## Source text
--- begin ---

The opinion of the court was delivered by: COOPER
This is a claim for cargo lost on July 21, 1959, consisting of five barrels of sheep casings shipped aboard respondent's vessel, the S.S. EXCALIBUR, from Beirut, Lebanon to Hoboken, New Jersey.
Union Marine & General Insurance Co., Ltd. (hereinafter "Union Marine"), the subrogated cargo insurer and an alien corporation authorized to do business in New York, invokes the jurisdiction of the Court on the basis of diversity of citizenship, 28 U.S.C. § 1332.
Filed July 15, 1960, the complaint seeks recovery against both the carrier, American Export Lines, Inc. (hereinafter "Export") and McRoberts Protective Agency, Inc. (hereinafter "McRoberts"), a firm engaged by Export to protect cargo.
The evidence shows that all the barrels of casings involved here, valued at some $14,000, actually were last seen on July 21, 1959 while being discharged from the ship's crib at Pier B in Hoboken. When last observed, this cargo was in a hoist preliminary to discharge to the pier. Although due demand was made, the casings were never delivered to the intended consignee. Pre-Trial Order, para. 3(a)(6).
Union Marine predicates its claim against Export on breach of the bill of lading which incorporated the provisions of the Carriage of Goods by Sea Act ("COGSA"), 46 U.S.C. §§ 1300-1315. Prior to the commencement of trial, Export settled Union Marine's claim against it for the sum of $2,000.
Seeking indemnity in the amount of its settlement, Export, in turn, cross claims against codefendant, McRoberts.

--- end ---

## Task statement
Reproduce the passage of the court opinion that opens with the words containing "The evidence shows" and closes with "sum of $2,000.".

## Material shown
--- begin ---

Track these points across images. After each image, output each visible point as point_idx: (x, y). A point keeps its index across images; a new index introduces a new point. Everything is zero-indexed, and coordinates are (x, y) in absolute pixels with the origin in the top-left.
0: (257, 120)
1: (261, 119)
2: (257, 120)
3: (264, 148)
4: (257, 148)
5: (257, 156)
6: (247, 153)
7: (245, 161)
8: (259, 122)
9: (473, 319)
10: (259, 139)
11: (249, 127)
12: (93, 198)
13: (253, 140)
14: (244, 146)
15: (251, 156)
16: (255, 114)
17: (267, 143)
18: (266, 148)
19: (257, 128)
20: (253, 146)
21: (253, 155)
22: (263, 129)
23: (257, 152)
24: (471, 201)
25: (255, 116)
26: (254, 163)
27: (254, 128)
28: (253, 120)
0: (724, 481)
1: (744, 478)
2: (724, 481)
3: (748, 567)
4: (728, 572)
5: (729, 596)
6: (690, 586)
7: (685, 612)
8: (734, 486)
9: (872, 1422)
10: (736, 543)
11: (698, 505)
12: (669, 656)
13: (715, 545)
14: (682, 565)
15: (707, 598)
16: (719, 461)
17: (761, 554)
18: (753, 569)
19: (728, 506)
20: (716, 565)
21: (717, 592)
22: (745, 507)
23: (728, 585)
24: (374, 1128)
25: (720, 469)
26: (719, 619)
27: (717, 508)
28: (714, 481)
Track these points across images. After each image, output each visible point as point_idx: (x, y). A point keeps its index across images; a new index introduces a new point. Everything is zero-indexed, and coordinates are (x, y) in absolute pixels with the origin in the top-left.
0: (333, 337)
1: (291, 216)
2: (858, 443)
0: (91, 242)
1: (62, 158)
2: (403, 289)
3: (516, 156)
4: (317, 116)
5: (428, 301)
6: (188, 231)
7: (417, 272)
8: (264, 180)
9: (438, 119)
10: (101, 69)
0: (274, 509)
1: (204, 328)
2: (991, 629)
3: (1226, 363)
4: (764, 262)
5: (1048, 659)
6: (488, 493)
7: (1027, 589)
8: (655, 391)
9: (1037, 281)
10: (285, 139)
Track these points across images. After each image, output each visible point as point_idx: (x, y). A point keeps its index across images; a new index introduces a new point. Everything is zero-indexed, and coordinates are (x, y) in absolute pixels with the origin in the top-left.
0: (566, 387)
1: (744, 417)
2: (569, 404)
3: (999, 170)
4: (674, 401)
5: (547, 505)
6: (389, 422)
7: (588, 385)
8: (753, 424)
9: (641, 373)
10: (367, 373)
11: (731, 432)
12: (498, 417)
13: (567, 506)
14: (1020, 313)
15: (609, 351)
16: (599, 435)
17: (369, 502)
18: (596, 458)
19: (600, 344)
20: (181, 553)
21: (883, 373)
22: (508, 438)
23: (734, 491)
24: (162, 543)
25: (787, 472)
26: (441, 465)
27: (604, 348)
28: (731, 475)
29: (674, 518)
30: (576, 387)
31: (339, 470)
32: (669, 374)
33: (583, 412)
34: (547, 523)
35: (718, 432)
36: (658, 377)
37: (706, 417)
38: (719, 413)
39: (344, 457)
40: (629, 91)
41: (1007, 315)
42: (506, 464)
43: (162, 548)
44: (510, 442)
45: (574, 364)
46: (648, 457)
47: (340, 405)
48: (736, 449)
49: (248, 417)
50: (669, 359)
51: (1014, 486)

--- end ---

## Result of the task
The evidence shows that all the barrels of casings involved here, valued at some $14,000, actually were last seen on July 21, 1959 while being discharged from the ship's crib at Pier B in Hoboken. When last observed, this cargo was in a hoist preliminary to discharge to the pier. Although due demand was made, the casings were never delivered to the intended consignee. Pre-Trial Order, para. 3(a)(6).
Union Marine predicates its claim against Export on breach of the bill of lading which incorporated the provisions of the Carriage of Goods by Sea Act ("COGSA"), 46 U.S.C. §§ 1300-1315. Prior to the commencement of trial, Export settled Union Marine's claim against it for the sum of $2,000.